This paper discusses examples of studies that reflect the recent shift in interest to study dynamics in activity-travel behavior. Studies are classified according the time window of impact (long term life cycle related change vs. short term travel information induced change), and exogenous versus endogenous change. As examples of exogenous change, road pricing, increase in energy costs and new technology (electric cars) are selected. Implications of these research findings for Asian countries are discussed.
Individual action space is an important indicator of an individual's ability and flexibility in pursuing daily activities under various constraints. Although a number of studies have explored the size and variability of individual action space, there is a lack of knowledge about how this individual activity space evolves over a long time-span. Using the results of household travel surveys conducted in 1980, 1990, and 2000 in the Osaka metropolitan area of Japan, this paper examines the temporal changes in individuals' action spaces. By composing a system of Tobit models, the stability over time of indices that characterize individuals' action spaces is examined. The results show that the commute distance of workers negatively influences the spread of activity locations, while in the case of nonworkers, activity locations tend to be more dispersed when activities are pursued away from home.
This paper presents the results of household auto/motorcycle ownership and joint mode and destination choice models that were developed based on two large-scale travel surveys conducted eight years apart. It compares the models and discusses implications of the changes that have occurred in the Jakarta Metropolitan Area in the last decade. Given that the context of the society does not change, both models should remain unchanged with fixed parameters over a period of time. However, the models that were estimated based on the surveys conducted in 2002 and 2010 indicated quite different parameters with different degrees of significance. Such implications may also be important and hence worth studying for other urban areas of the developing world, although similarities of the implications may be restricted to regions that have modal and cultural norms in common.
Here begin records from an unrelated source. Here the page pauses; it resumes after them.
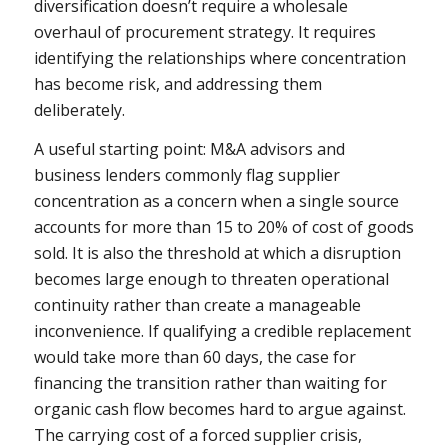
diversification doesn’t require a wholesale
overhaul of procurement strategy. It requires
identifying the relationships where concentration
has become risk, and addressing them
deliberately.
A useful starting point: M&A advisors and
business lenders commonly flag supplier
concentration as a concern when a single source
accounts for more than 15 to 20% of cost of goods
sold. It is also the threshold at which a disruption
becomes large enough to threaten operational
continuity rather than create a manageable
inconvenience. If qualifying a credible replacement
would take more than 60 days, the case for
financing the transition rather than waiting for
organic cash flow becomes hard to argue against.
The carrying cost of a forced supplier crisis,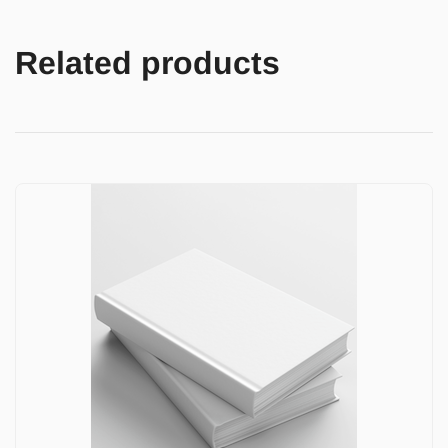
Related products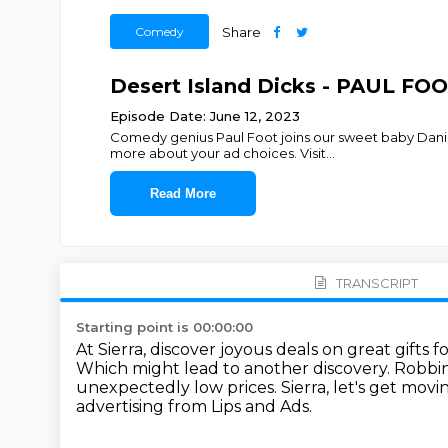
Comedy
Share
Desert Island Dicks - PAUL FO
Episode Date: June 12, 2023
Comedy genius Paul Foot joins our sweet baby Danie
more about your ad choices. Visit
...
Read More
TRANSCRIPT
Starting point is 00:00:00
At Sierra, discover joyous deals on great gifts f
Which might lead to another discovery.
Robbing
unexpectedly low prices.
Sierra, let's get movi
advertising from Lips and Ads.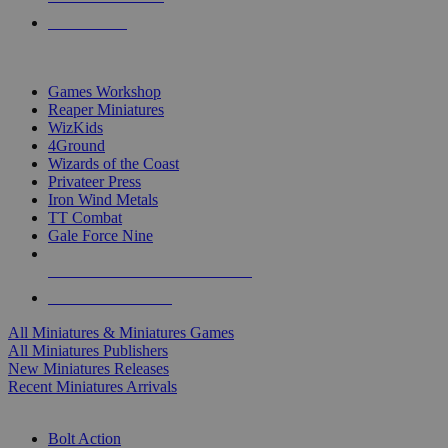
PRE-ORDERS
TOP MINIS & GAMES PUBLISHERS
Games Workshop
Reaper Miniatures
WizKids
4Ground
Wizards of the Coast
Privateer Press
Iron Wind Metals
TT Combat
Gale Force Nine
ALL MINIS & GAMES PUBLISHERS
ALL MINIS & GAMES
All Miniatures & Miniatures Games
All Miniatures Publishers
New Miniatures Releases
Recent Miniatures Arrivals
HISTORICAL MINIS SUB-CATEGORIES
Bolt Action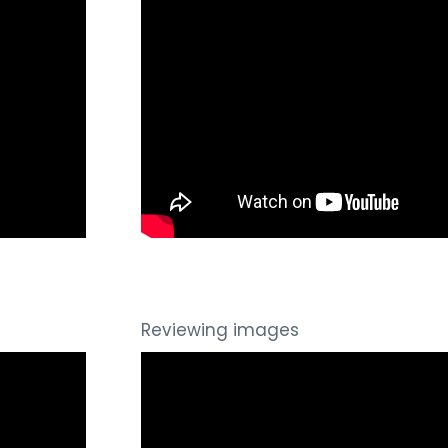
Reviewing images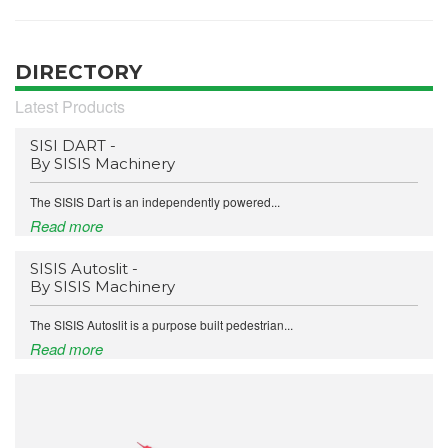
DIRECTORY
Latest Products
SISI DART -
By SISIS Machinery
The SISIS Dart is an independently powered...
Read more
SISIS Autoslit -
By SISIS Machinery
The SISIS Autoslit is a purpose built pedestrian...
Read more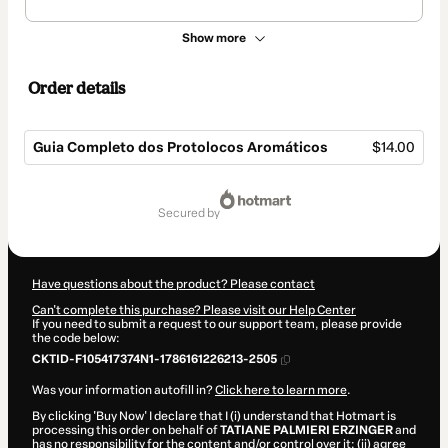
Show more
Order details
Guia Completo dos Protolocos Aromáticos
$14.00
Total
of
secured by
$14.00
Have questions about the product? Please contact
Can't complete this purchase? Please visit our Help Center
If you need to submit a request to our support team, please provide
the code below:
CKTID-F105417374N1-1786161226213-2505
Was your information autofill in?
Click here to learn more
.
By clicking 'Buy Now' I declare that I (i) understand that Hotmart is
processing this order on behalf of
TATIANE PALMIERI ERZINGER
and
has no responsibility for the content and/or control over it; (ii) agree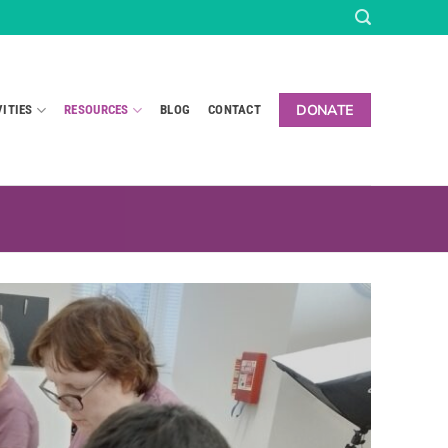
DONATE
VITIES
RESOURCES
BLOG
CONTACT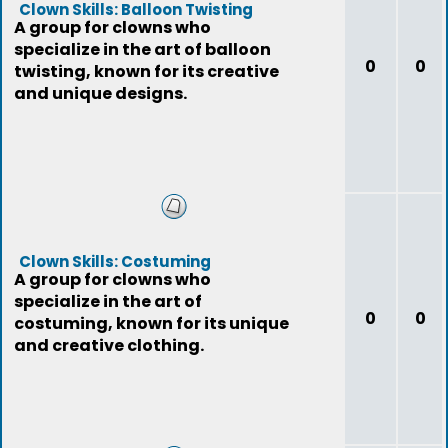
Clown Skills: Balloon Twisting
A group for clowns who
specialize in the art of balloon
0
0
twisting, known for its creative
and unique designs.
Clown Skills: Costuming
A group for clowns who
specialize in the art of
0
0
costuming, known for its unique
and creative clothing.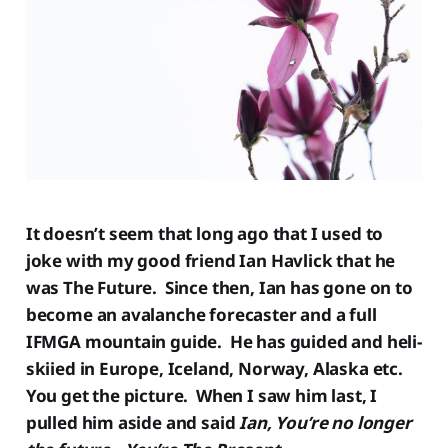
It doesn’t seem that long ago that I used to
joke with my good friend Ian Havlick that he
was The Future. Since then, Ian has gone on to
become an avalanche forecaster and a full
IFMGA mountain guide. He has guided and heli-
skiied in Europe, Iceland, Norway, Alaska etc.
You get the picture. When I saw him last, I
pulled him aside and said
Ian,
You’re no longer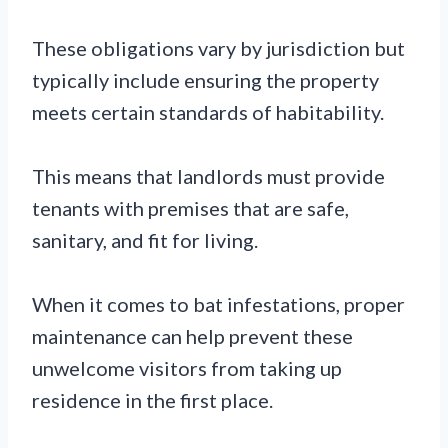
These obligations vary by jurisdiction but
typically include ensuring the property
meets certain standards of habitability.
This means that landlords must provide
tenants with premises that are safe,
sanitary, and fit for living.
When it comes to bat infestations, proper
maintenance can help prevent these
unwelcome visitors from taking up
residence in the first place.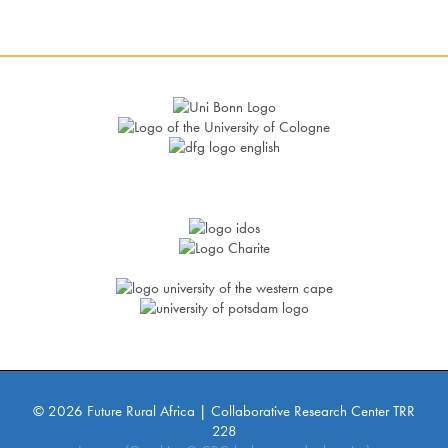
© 2026 Future Rural Africa | Collaborative Research Center TRR
228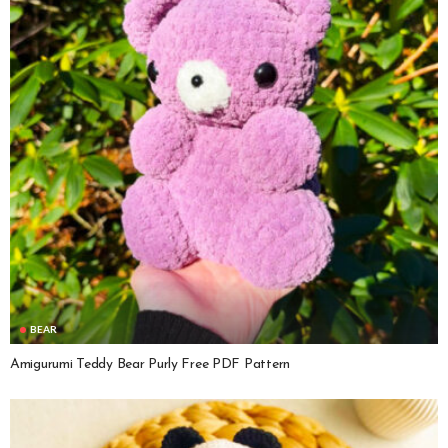
BEAR
Amigurumi Teddy Bear Purly Free PDF Pattern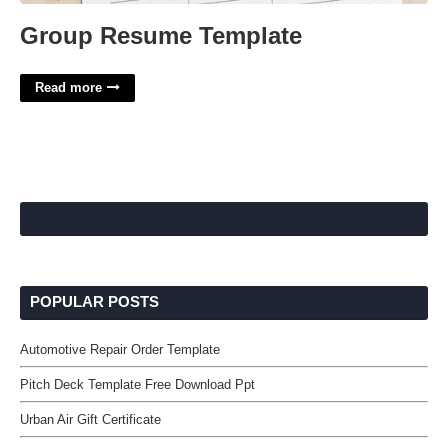
Group Resume Template
Read more
POPULAR POSTS
Automotive Repair Order Template
Pitch Deck Template Free Download Ppt
Urban Air Gift Certificate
Conventional logit-based models with cross-sectional data are not capable of capturing the individual's behavior that is correlated over time. Although panel data provide the source of information to overcome this issue, collecting panel data, especially from revealed preference data, is generally expensive and difficult in practice. The present paper shows the use of repeated observations from Electronic Toll Collection (STC) data with information about attributes derived from detectoe data to analyze and model route choice and route switching behavior on a selected study area of the Tokyo Metropolitan Expresswey. In general, the estimated results show that drivers respond differently to different levels of congestion information. Moreover, when accounting for the panel data, the factors that capture panel effect are highly significant stasistically and improvement of the models' goodness of fit can be observed for both behavioral models.
In recent years, efforts have been made to develop bicycle-friendly environments across Japan. However, such development is conducted only where roads are sufficiently wide, and thus efficient networks are not easily developed. In this situation, it is essential to accurately evaluate demand change following development and to examine how to meet network needs, while developing the areas that are easier to proceed with. Therefore, to organize the information required to evaluate demand change, we build a route choice model using data from Takamatsu city and conduct verification using data from the actual implementation of measures. The study shows that bicycle route choice is mainly affected by discontinuity and presence of turns. Furthermore, we specify the need to note partial bottlenecks and consider measures under the assumption that route choice is impromptu when we evaluate demand change.
Transport mobility appears to be closely linked to a person's well-being, especially for elderly people. The development of specialized transport devices to compensate for the decline in mobility of the elderly is important so that they may move around and lead an independent life as they wish. Mobility devices such as electric carts offer great utility for transport; however, the electric cart has yet to gain popularity in the open market. Thus, it is necessary to examine ways of expanding the usage of such devices and to clarify their effects on improving the quality of life of the elderly. Here, we investigate the change in the quality of life from the viewpoint of health and welfare with the use of personal mobility mode, in the daily life of the elderly using various types of evaluation measurements.
This study focuses on identifying factors that promote personal mobility (PM) technologies as an immediate means of responding to the mobility needs of elderly populations. It is known that in the case of new products that are largely unfamiliar to customers, the behavior and judgments of friends and acquaintances have a powerful effect on people's desire to gather information and, ultimately, to purchase. To analyze quantitatively the effect of friends and acquaintances on individuals’ decision-making behavior, we developed a discrete choice model considering the impact of PM product penetration. We likewise modeled friend and acquaintance relationships by applying the complex network analysis method. The empirical analysis of questionnaires collected in Koyo Newtown in Hiroshima city reveals the existence of a social conformity effect with respect to PM use preferences. The influence of friends and acquaintances in that setting has an impact equivalent to a net 5% decrease in PM rental prices.
When proposing policies that aim to promote inbound and outbound tourism markets, there should be a focus not only on the tourism demand in a certain region but also on interregional relationships. To address this issue, we have developed the methodology for the quantitative analysis of tourism demand structure by focusing on the elasticity of destination choice activities. The demand function of destination choice activities is defined as a Dynamic AIDS (Almost Ideal Demand System) model. The main goal of this research is to examine the applicability of the AIDS models to the estimation of Japanese international tourism demand.